## Task goal
All the lines below should appear again unchanged, though their pictures should not.

## Saved data entries
Content starts
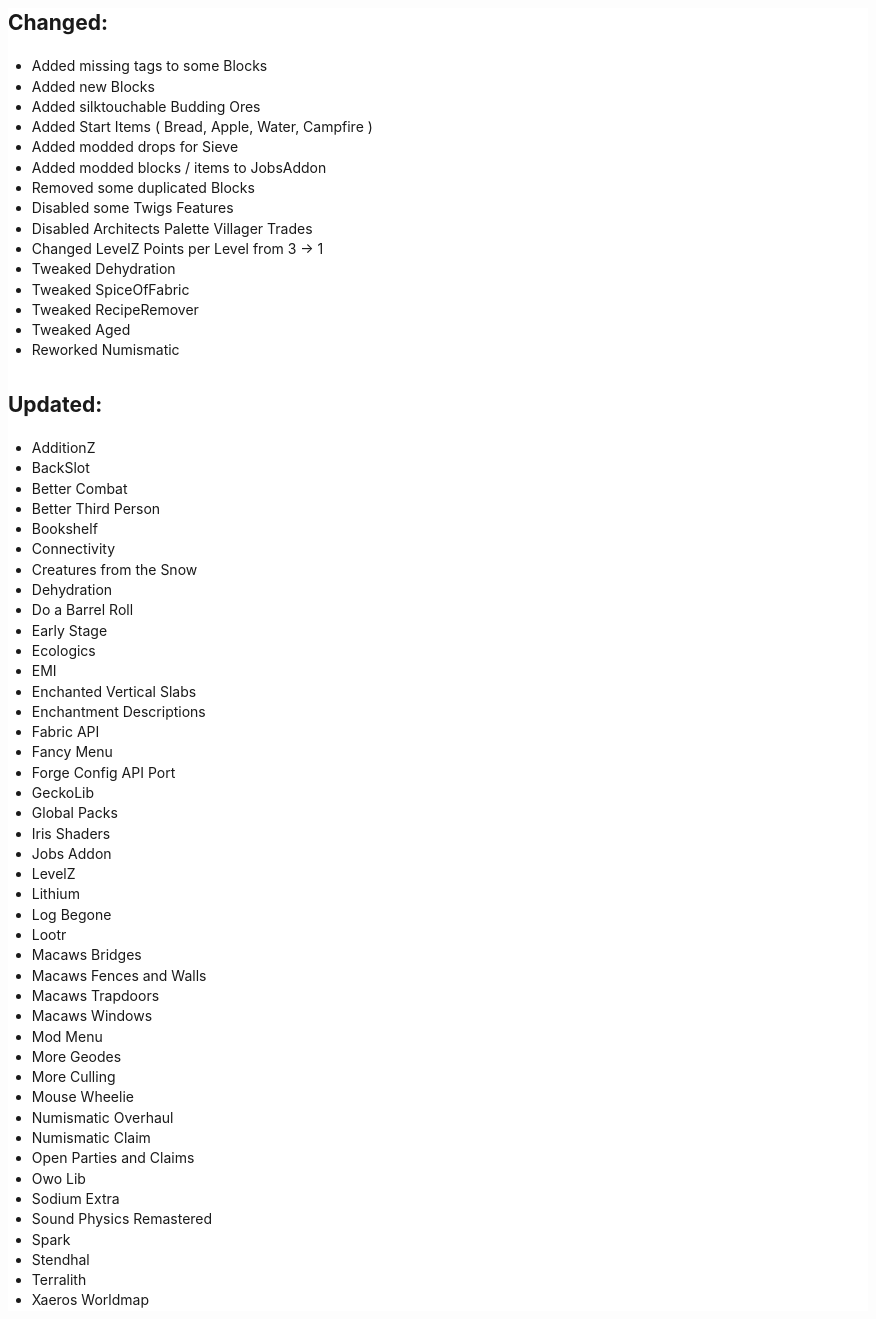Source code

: ## Changed:
- Added missing tags to some Blocks
- Added new Blocks
- Added silktouchable Budding Ores
- Added Start Items \( Bread, Apple, Water, Campfire )
- Added modded drops for Sieve
- Added modded blocks / items to JobsAddon
- Removed some duplicated Blocks
- Disabled some Twigs Features
- Disabled Architects Palette Villager Trades
- Changed LevelZ Points per Level from 3 -> 1
- Tweaked Dehydration
- Tweaked SpiceOfFabric
- Tweaked RecipeRemover
- Tweaked Aged
- Reworked Numismatic

## Updated:
- AdditionZ
- BackSlot
- Better Combat
- Better Third Person
- Bookshelf
- Connectivity
- Creatures from the Snow
- Dehydration
- Do a Barrel Roll
- Early Stage
- Ecologics
- EMI
- Enchanted Vertical Slabs
- Enchantment Descriptions
- Fabric API
- Fancy Menu
- Forge Config API Port
- GeckoLib
- Global Packs
- Iris Shaders
- Jobs Addon
- LevelZ
- Lithium
- Log Begone
- Lootr
- Macaws Bridges
- Macaws Fences and Walls
- Macaws Trapdoors
- Macaws Windows
- Mod Menu
- More Geodes
- More Culling
- Mouse Wheelie
- Numismatic Overhaul
- Numismatic Claim
- Open Parties and Claims
- Owo Lib
- Sodium Extra
- Sound Physics Remastered
- Spark
- Stendhal
- Terralith
- Xaeros Worldmap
Content ends
## Solved exercise
Source code

: ## Changed:
- Added missing tags to some Blocks
- Added new Blocks
- Added silktouchable Budding Ores
- Added Start Items \( Bread, Apple, Water, Campfire )
- Added modded drops for Sieve
- Added modded blocks / items to JobsAddon
- Removed some duplicated Blocks
- Disabled some Twigs Features
- Disabled Architects Palette Villager Trades
- Changed LevelZ Points per Level from 3 -> 1
- Tweaked Dehydration
- Tweaked SpiceOfFabric
- Tweaked RecipeRemover
- Tweaked Aged
- Reworked Numismatic

## Updated:
- AdditionZ
- BackSlot
- Better Combat
- Better Third Person
- Bookshelf
- Connectivity
- Creatures from the Snow
- Dehydration
- Do a Barrel Roll
- Early Stage
- Ecologics
- EMI
- Enchanted Vertical Slabs
- Enchantment Descriptions
- Fabric API
- Fancy Menu
- Forge Config API Port
- GeckoLib
- Global Packs
- Iris Shaders
- Jobs Addon
- LevelZ
- Lithium
- Log Begone
- Lootr
- Macaws Bridges
- Macaws Fences and Walls
- Macaws Trapdoors
- Macaws Windows
- Mod Menu
- More Geodes
- More Culling
- Mouse Wheelie
- Numismatic Overhaul
- Numismatic Claim
- Open Parties and Claims
- Owo Lib
- Sodium Extra
- Sound Physics Remastered
- Spark
- Stendhal
- Terralith
- Xaeros Worldmap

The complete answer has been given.